Ayrıca kriz yönetimi ile ilgili yerel kuruluşlar ve çalışanlarının bir kısmının kriz yönetimine hazır olmadıkları anlaşılmıştır. Doğa kaynaklı afetlerden sorumlu koordinatör kuruluşun, olay bölgesinde görev yapan kuruluşlar üzerinde otorite sağlamada sorunlar yaşadığı görülmüştür.
Son olarak kriz yönetimi konusunda bilgi birikimi ve tecrübeye sahip olanlar, kriz anlarında kullanılmak üzere büyük emek, zaman ve paralar harcanarak yapılan plan ve programların kriz yönetimine katkı vermeyeceğinin defalarca belirtmiştir. Buna rağmen uygulanması için dayatılan TAMP ve AYDES gibi atıl olan uygulamalardan vazgeçilerek değişen ve gelişen şartlara göre teknolojiden yararlanılması gerektiği ortaya çıkmıştır.
Kahramanmaraş Depremleri ile ilgili olarak yapılan resmi açıklamalarda; 50 binin üzerinde vatandaşın hayatını kaybettiği, 100 binin üzerinde vatandaşın da yaralandığı ve hasarların ise çok büyük miktarda olacağı yer almaktadır.
Bu depremlerinin etkilerinin, 1999 Depremleri gibi uzun süre devam edeceği, ülkemiz ve afetzedelerin toparlanma dönemlerinde büyük sıkıntılar çekileceği anlaşılmaktadır.
Bilim insanları yanında ilgili diğer kesimlerce ülkemizi büyük çapta etkileyecek Bingöl, Ege Bölgesi, İstanbul gibi yerlerde yıkıcı depremlerin olabileceği bilgileri medyada yer almakta ve bu minvalde kamuoyuna açıklamalar yapılmaktadır.
Marmara Depremi sonrası geçen bu süre içerisinde bir takım olumlu gelişmeler olmakla birlikte, yaşanan Kahramanmaraş Depremlerinin tekrar masaya yatırılarak oluşan aksaklıkların giderilmesine yönelik olarak çalışılmalıdır.
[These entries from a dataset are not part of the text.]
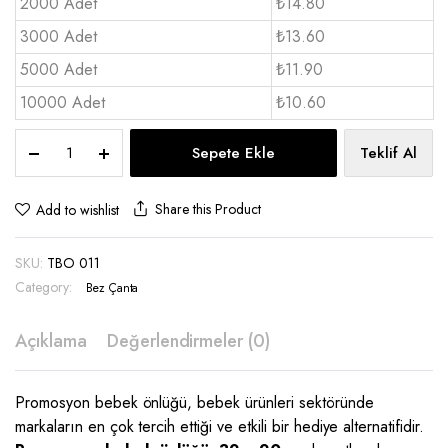
2000 Adet
₺14.80
3000 Adet
₺13.60
5000 Adet
₺11.90
10000 Adet
₺10.60
Bebek
Sepete Ekle
Teklif Al
Önlüğü
-
TBO
Share this Product
Add to wishlist
011
quantity
SKU:
TBO 011
Category:
Bez Çanta
Açıklama
Değerlendirmeler (0)
Promosyon bebek önlüğü, bebek ürünleri sektöründe
markaların en çok tercih ettiği ve etkili bir hediye alternatifidir.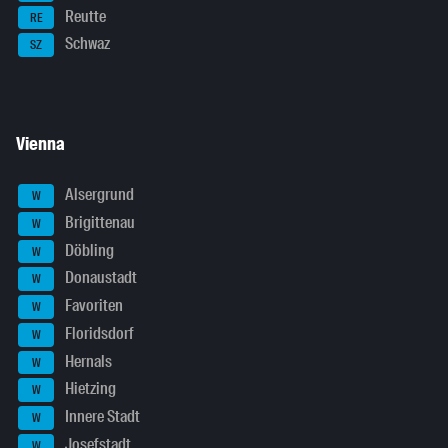
Reutte
RE
Schwaz
SZ
Vienna
Alsergrund
W
Brigittenau
W
Döbling
W
Donaustadt
W
Favoriten
W
Floridsdorf
W
Hernals
W
Hietzing
W
Innere Stadt
W
Josefstadt
W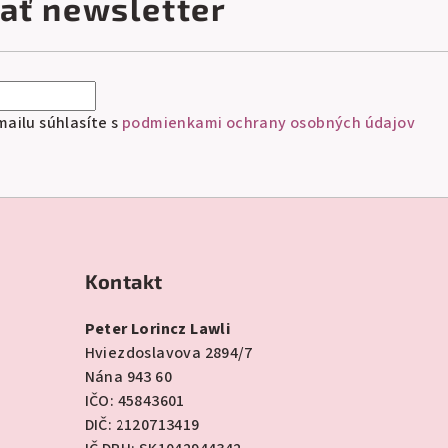
ať newsletter
ailu súhlasíte s
podmienkami ochrany osobných údajov
Kontakt
Peter Lorincz Lawli
Hviezdoslavova 2894/7
Nána 943 60
IČO: 45843601
DIČ: 2120713419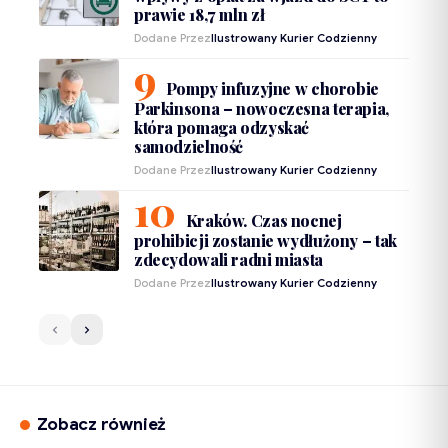
prawie 18,7 mln zł
Dodane Przez
Ilustrowany Kurier Codzienny
Pompy infuzyjne w chorobie
Parkinsona – nowoczesna terapia,
która pomaga odzyskać
samodzielność
Dodane Przez
Ilustrowany Kurier Codzienny
Kraków. Czas nocnej
prohibicji zostanie wydłużony – tak
zdecydowali radni miasta
Dodane Przez
Ilustrowany Kurier Codzienny
Zobacz również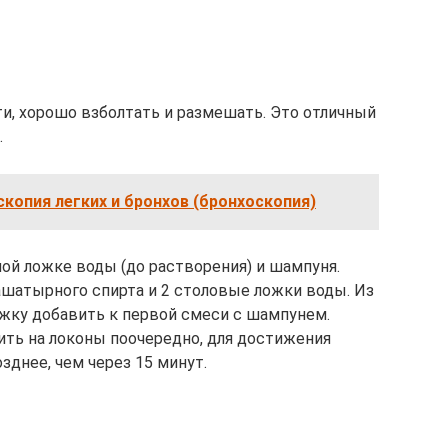
и, хорошо взболтать и размешать. Это отличный
.
копия легких и бронхов (бронхоскопия)
йной ложке воды (до растворения) и шампуня.
шатырного спирта и 2 столовые ложки воды. Из
ожку добавить к первой смеси с шампунем.
ть на локоны поочередно, для достижения
днее, чем через 15 минут.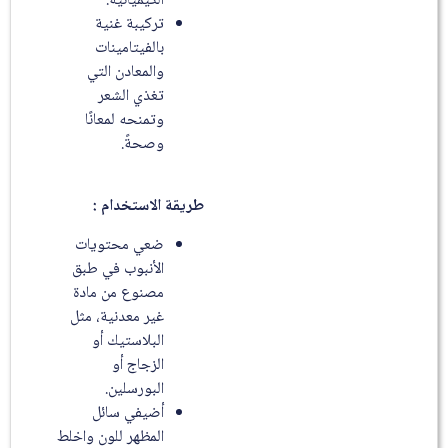
الكيميائية.
تركيبة غنية
بالفيتامينات
والمعادن التي
تغذي الشعر
وتمنحه لمعانًا
وصحةً.
طريقة الاستخدام :
ضعي محتويات
الأنبوب في طبق
مصنوع من مادة
غير معدنية، مثل
البلاستيك أو
الزجاج أو
البورسلين.
أضيفي سائل
المظهر للون واخلط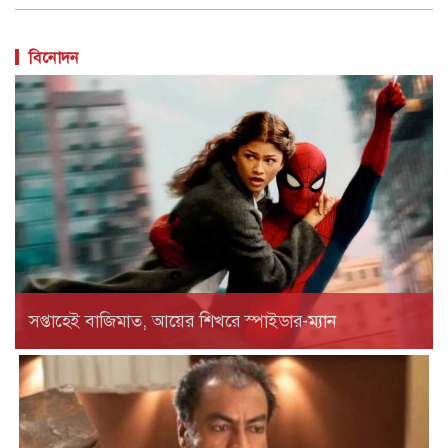
সপ্তাহেই বাজিমাত, আয়ের শিখরে স্পাইডার-ম্যান
মারা গেছেন ‘গজনি’ খ্যাত অভিনেতা প্রদীপ রাওয়াত
ভারতীয় চলচ্চিত্রের পরিচিত মুখ ও ‘গজনি’ সিনেমার খলনায়ক চরিত্রে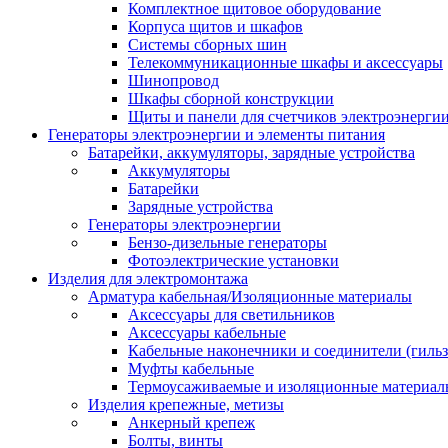
Комплектное щитовое оборудование
Корпуса щитов и шкафов
Системы сборных шин
Телекоммуникационные шкафы и аксессуары
Шинопровод
Шкафы сборной конструкции
Щиты и панели для счетчиков электроэнерги
Генераторы электроэнергии и элементы питания
Батарейки, аккумуляторы, зарядные устройства
Аккумуляторы
Батарейки
Зарядные устройства
Генераторы электроэнергии
Бензо-дизельные генераторы
Фотоэлектрические установки
Изделия для электромонтажа
Арматура кабельная/Изоляционные материалы
Аксессуары для светильников
Аксессуары кабельные
Кабельные наконечники и соединители (гиль
Муфты кабельные
Термоусаживаемые и изоляционные материал
Изделия крепежные, метизы
Анкерный крепеж
Болты, винты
Başta siyasi irade olmak üzere tüm kesimlerin (sivil, asker, kamu otoritesi, koordinatör kuruluşlar, üniversiteler, özel sektör, sivil toplum kuruluşları, vatandaşlar) görüşleri doğrultusunda daha fazla vakit kaybedilmeden kamunun yeniden yapılanması gerçekleştirilmelidir.
Krizin genel kabul görmüş ilkeleri doğrultusunda, ülkemizin afet bilgi ve tecrübesi dikkate alınarak basit, nitelikli ve ön önemlisi uygulanabilir kriz yönetim sistemine yönelik düzenlemelere acilen yapılmalıdır.